Chancery eventually ruled against the College and the income from the Brafferton estate was instead diverted to the conversion and religious instruction of slaves in the British West Indies, a particular cause of Bishop Porteous.  

'The township of Brafferton...the Estate of the Society for the conversion and religious instruction
of the negro slaves in the British West Islands, by John Tuke, 1796' (PR/BRAF/44.1)

With its principle source of income severed, the Indian School had ceased to function by 1777 and in 1785 The Brafferton building was repurposed by the College.   While it is hard to see the Indian School as anything but a failure for its colonial founders, it was not always so for the native students who were sometimes able to use the language skills and the knowledge of British culture they acquired to serve as interpreters between their own people and the colonists.
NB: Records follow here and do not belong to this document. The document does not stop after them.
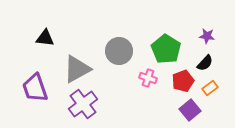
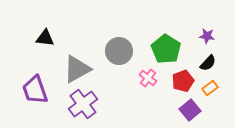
black semicircle: moved 3 px right
pink cross: rotated 18 degrees clockwise
purple trapezoid: moved 2 px down
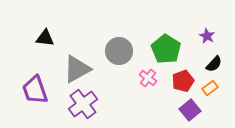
purple star: rotated 21 degrees clockwise
black semicircle: moved 6 px right, 1 px down
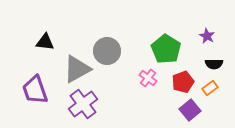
black triangle: moved 4 px down
gray circle: moved 12 px left
black semicircle: rotated 48 degrees clockwise
red pentagon: moved 1 px down
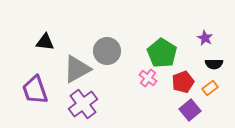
purple star: moved 2 px left, 2 px down
green pentagon: moved 4 px left, 4 px down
The Brafferton estate was broken up in the 1950s.  Today the Christian Faith Society continues to direct its income to the training and religious instruction of clergy and laity in the West Indies.  Meanwhile the estate’s namesake, The Brafferton, is still standing.  Having had much of its wooden interiors torn out for firewood and fortifications in the American Civil War, it was extensively restored in the 1930s and is now the second oldest building to have survived at the College of William and Mary, housing the offices of the college president and provost.

The Brafferton today (courtesy of Wikimedia commons)


Sources

Helen C. Rountree, ‘Pocahontas’s People: The Powhatan Indians of Virginia Through Four Centuries’ (Oklahoma, 1990).

Margaret Connell Szasz, ‘Indian Education in the American Colonies, 1607-1783’ (Nebraska, 2007).

Irvin Lee Wright, ‘Piety, politics, and profit : American Indian missions in the colonial colleges. A thesis submitted in partial fulfillment of the requirements for the degree of Doctor of Education Montana State University’ (Montana 1985).